*** Recorded data Section Begins ***

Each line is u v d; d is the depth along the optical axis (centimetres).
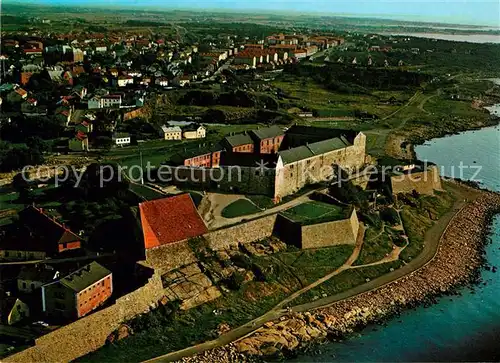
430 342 12862
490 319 13862
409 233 18188
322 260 15875
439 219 19812
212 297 13675
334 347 12494
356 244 16900
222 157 18575
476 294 14975
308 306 13925
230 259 15012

*** Recorded data Section Ends ***

Instructions to follow -> A word-for-word copy of the records is needed, with no pictures carried over.

Answer to this task ->
Each line is u v d; d is the depth along the optical axis (centimetres).
430 342 12862
490 319 13862
409 233 18188
322 260 15875
439 219 19812
212 297 13675
334 347 12494
356 244 16900
222 157 18575
476 294 14975
308 306 13925
230 259 15012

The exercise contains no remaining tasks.